2) A defensive shift on the part of the Royals, moving Tony Graffanino from second to first base and bringing Ruben Gotay into the game at second. Gotay made the defensive play of the game in the seventh inning, ranging to his left to rob Hee Seop Choi of a basehit. A truly spectacular play. If Graffanino was at second, there’s no way he reaches that ball. That Gotay's play was rated only the fifth-best Web Gem on ESPN is just another case of the man keeping the Royals down. Play of the day, by far.

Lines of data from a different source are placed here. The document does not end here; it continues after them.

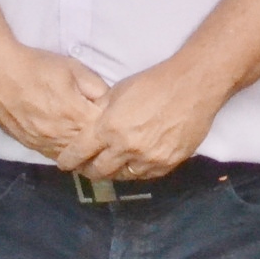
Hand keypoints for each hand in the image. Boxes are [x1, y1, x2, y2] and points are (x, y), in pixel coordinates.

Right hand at [0, 42, 108, 161]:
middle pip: (90, 148)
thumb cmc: (38, 67)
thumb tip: (110, 102)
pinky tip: (71, 145)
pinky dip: (66, 152)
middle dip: (102, 142)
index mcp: (76, 115)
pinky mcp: (30, 145)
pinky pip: (54, 155)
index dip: (114, 124)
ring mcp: (44, 143)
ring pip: (73, 157)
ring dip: (84, 152)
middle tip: (110, 135)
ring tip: (94, 144)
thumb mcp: (74, 68)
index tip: (119, 119)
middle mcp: (61, 135)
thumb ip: (97, 87)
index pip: (105, 130)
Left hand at [54, 59, 225, 179]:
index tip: (65, 163)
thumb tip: (90, 124)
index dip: (68, 160)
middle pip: (98, 171)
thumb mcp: (119, 90)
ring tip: (114, 164)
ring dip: (115, 170)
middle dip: (89, 169)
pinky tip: (137, 161)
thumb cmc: (154, 82)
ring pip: (122, 176)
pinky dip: (138, 169)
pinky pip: (146, 175)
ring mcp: (148, 158)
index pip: (78, 153)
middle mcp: (126, 148)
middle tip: (88, 166)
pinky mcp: (167, 163)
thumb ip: (101, 110)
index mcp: (109, 128)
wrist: (193, 85)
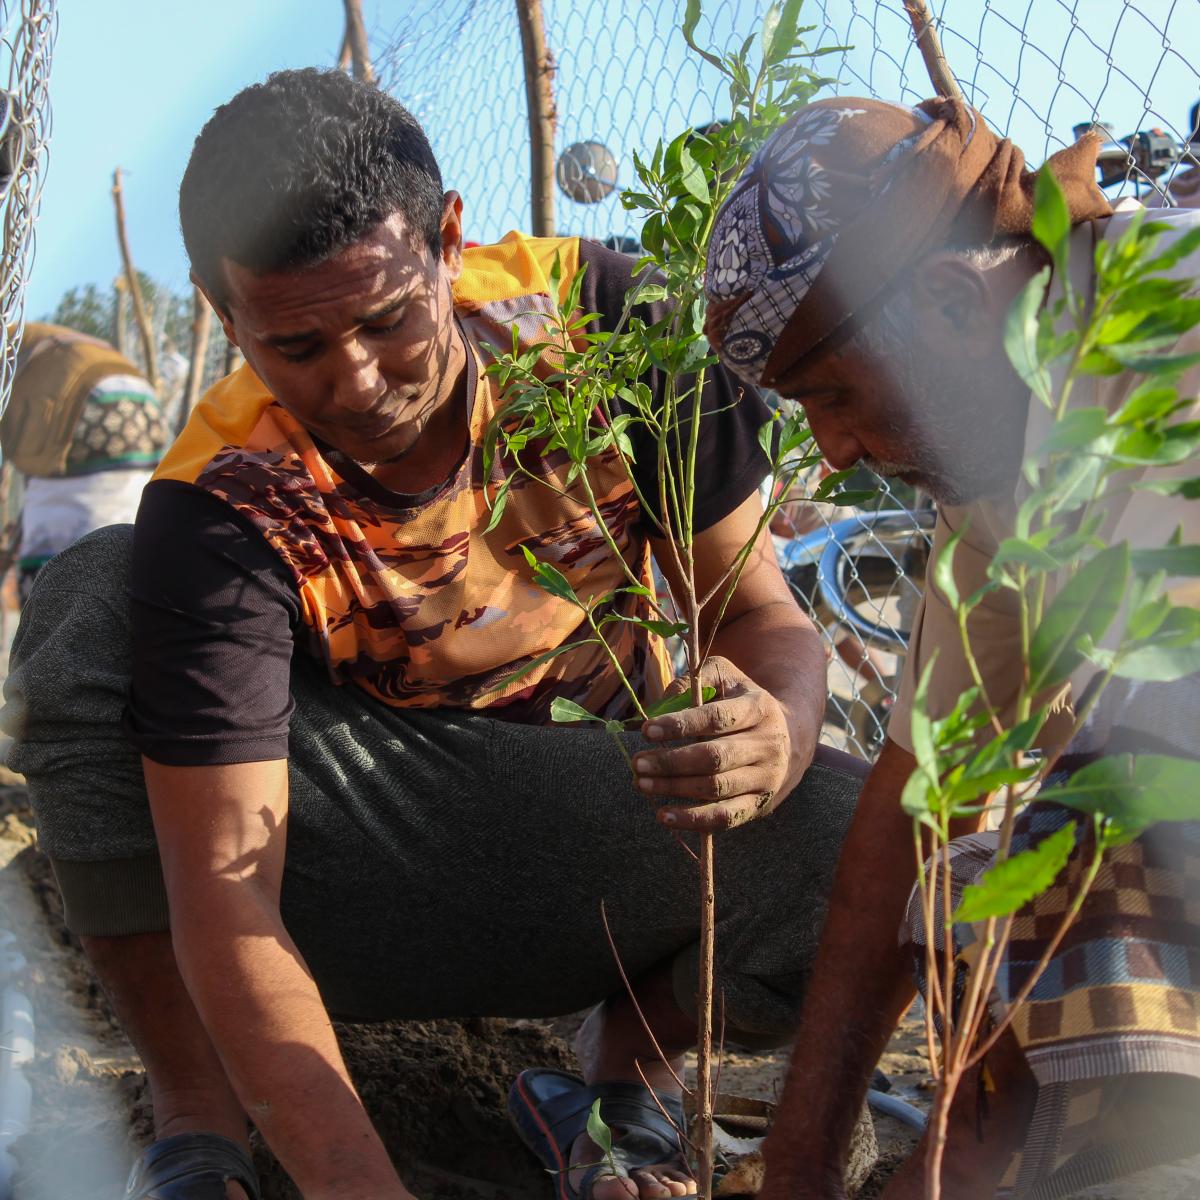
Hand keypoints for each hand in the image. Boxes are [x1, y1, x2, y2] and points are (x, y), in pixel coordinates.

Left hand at [634, 656, 810, 831]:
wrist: (789, 736)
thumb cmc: (741, 703)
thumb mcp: (724, 678)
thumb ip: (691, 682)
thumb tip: (656, 708)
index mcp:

Emil Brown, RBI Machine. Brown picked up two more RBI’s with a pair of clutch two-out base hits. He now has 12 RBI in June, 27 RBI since May 11th and for the season is batting .357/.453/.690 with runners in scoring position.

As far as the RBI, that is the first time in the history of Warning Track Power that this statistic has ever been mentioned. And with good reason. Without baserunners, there’s little chance for a hitter to drive in a run. So with that in mind, we mention the key role Matt Stairs had in prolonging both innings ahead of Brown by drawing a walk in the first and a single in the fifth. Stairs is so key to the success of this team.

The Royals go for the sweep on Thursday. Let’s see if Zack Greinke can channel the spirit of Good Lima and get back on track.


At 2:11 AM, Anonymous Anonymous said...

The Royals get no love from espn or the Baseball Tonight crew. There is never any mention of the quality baseball or great plays that have been made. Costa's first homer didn't even make the "touch'em all" segment. What do the Royals have to do to get respect? Spend over 100 million on salary?

At 9:38 AM, Blogger cfos said...

Like you, I wasn't made at Werth for running into Sweeney until he kicked up dust on the pitcher's mound running to first base on his next at-bat.